I concluded that CAO has to be equal to half of the right angle CAB because line AO bisects the line (CB=diameter) that is across the angle, and thus it is also bisects the angle CAB

...nope. this is not a thing.

to see why, just draw a triangle with angles like 10º-80º-90º (instead of 40º-50º-90º), and draw the same line to the center of the circle. then, you'll still have two equal radii, but it will be very obvious that the right angle is not bisected.

[MD91]

Thanks for the reply and clarification. I guess I was complicating the thing too much and managed to make up my own theorem that is not true (the one about bisecting lines and angles).

[tim]

Glad to see you learned something from this one. Let us know if you have any more questions.

[RonPurewal]

there's nothing wrong with making up conjectures.
in fact, if you're making up novel conjectures, that's a very good sign: it means that you're actually thinking creatively about the situation at hand, rather than just trying to memorize a bunch of stuff.

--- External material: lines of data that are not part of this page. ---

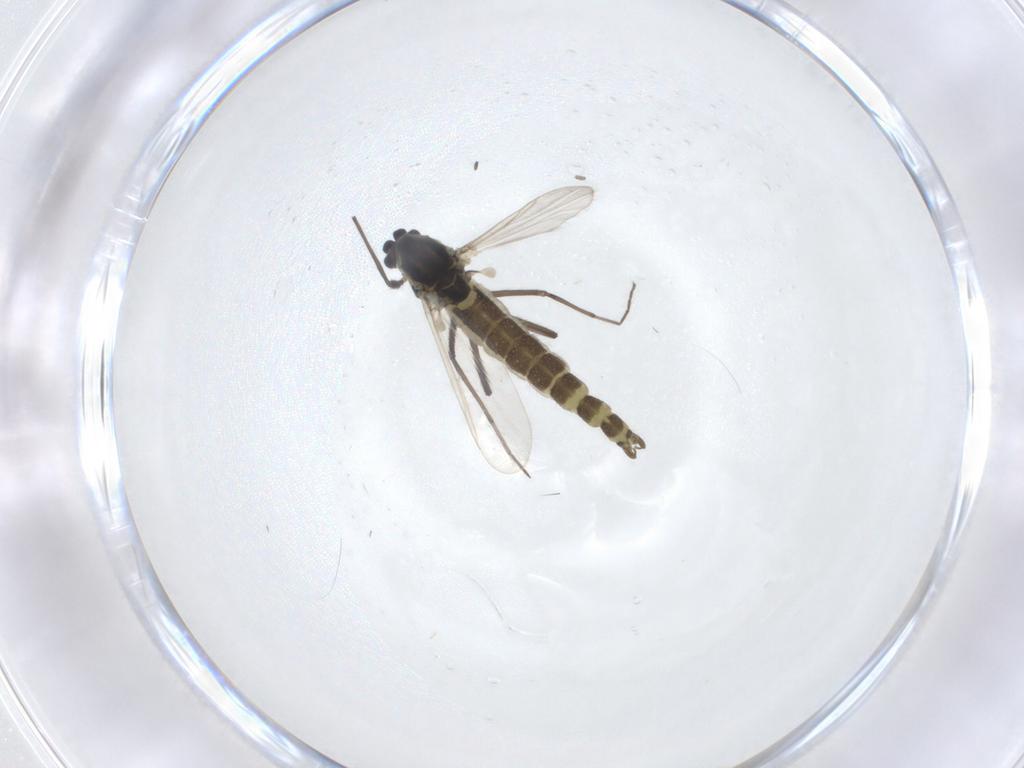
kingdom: Animalia
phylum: Arthropoda
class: Insecta
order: Diptera
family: Chironomidae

that kind of thing—'thinking on your feet', or whatever else you want to call it—is arguably the single most important aspect of a successful GMAT quant mentality.

also, it's a leadership quality. leaders innovate. followers memorize.

--

(nerd corner:
it's not a 'theorem' unless you have actually [i]proved[li] it. until then it's just a 'conjecture', which is just a smart-kid word for 'guess'.)

[RonPurewal]

what's missing here, though, is the kind of thinking that should come after 'creative' thinking... namely, critical thinking. if you come up with a new conjecture, TEST IT.
test the living heck out of it. take every different kind of case you can imagine to which your conjecture applies, and throw all of them at it. if the conjecture survives, then it's probably a valid principle.

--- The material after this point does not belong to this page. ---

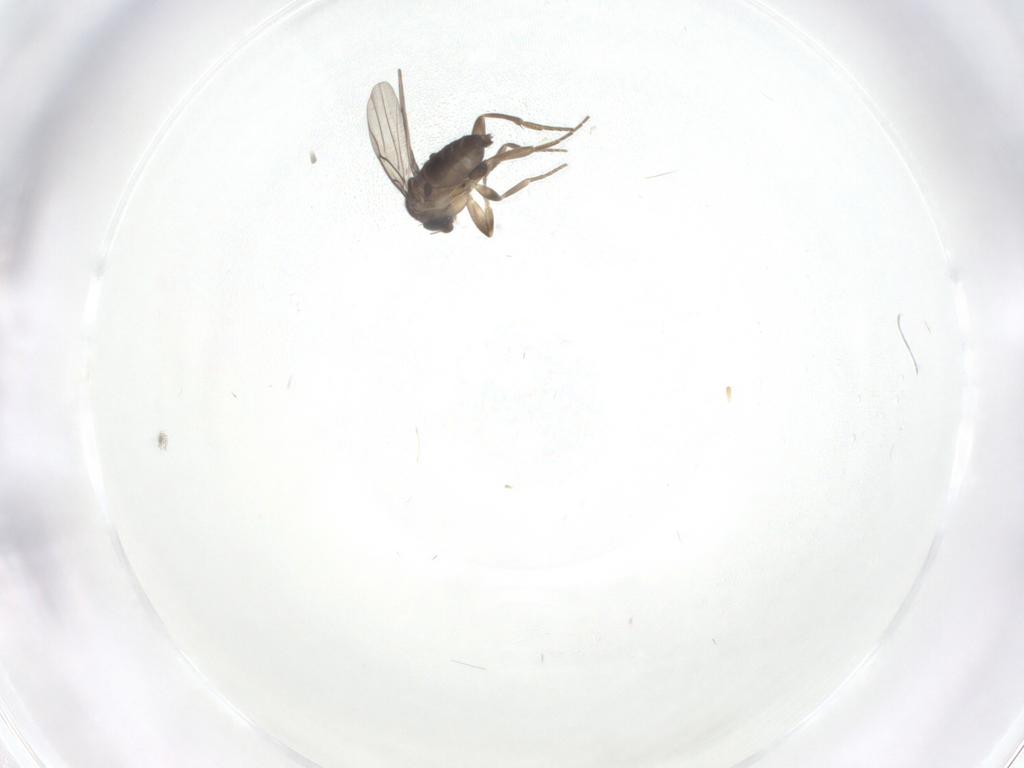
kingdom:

here, your conjecture would not have stood up to simple testing (with right triangles that don't look like 45-45-90). but that's all part of the process—you'll make up a lot of things that don't actually work.

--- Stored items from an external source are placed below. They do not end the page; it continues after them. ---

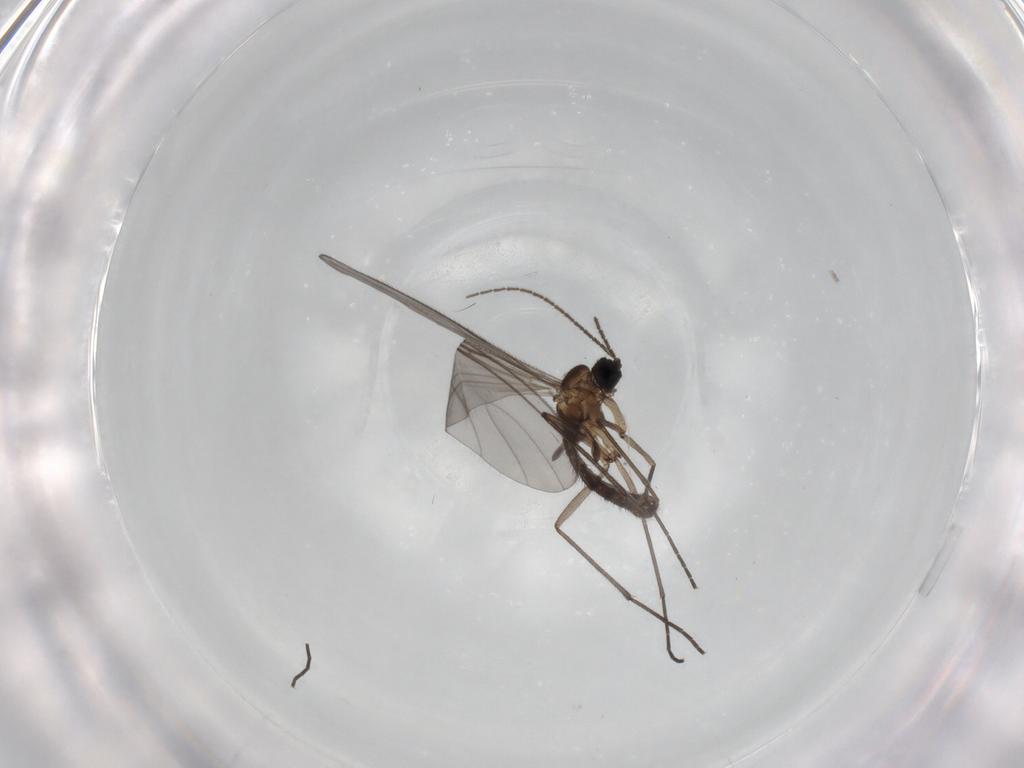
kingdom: Animalia
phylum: Arthropoda
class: Insecta
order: Diptera
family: Sciaridae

remember—proving that something doesn't work is just as significant as proving that it does!
in other words, 'X IS NOT a rule / X has exceptions' adds to your overall knowledge (and intuition) every bit as much as 'X IS a rule' does.

[tim]

Great advice, Ron. Probably more important than anything we could ever teach about the GMAT proper. I wish more of our students would take the time to listen to us when we tell them how much damage they're doing to their GMAT chances (and future careers) when they try to reduce common sense, creativity, and insight down to something they must memorize.

[RonPurewal]

the origin of that issue ^^ is that people are (VERY mistakenly) associating the GMAT exam with 'school tests', on which memorization is, in fact, useful.

the mistake lies in thinking that the GMAT will work like 'school tests'.
the reality is EXACTLY the opposite: THE ONLY REASON THE GMAT EVEN EXISTS is to be COMPLETELY DIFFERENT from 'school tests'.

everyone taking this exam has at least 16 years of school transcripts. therefore, if the GMAT required the same skill set as school tests, it would add no extra value, and would thus have no reason to exist.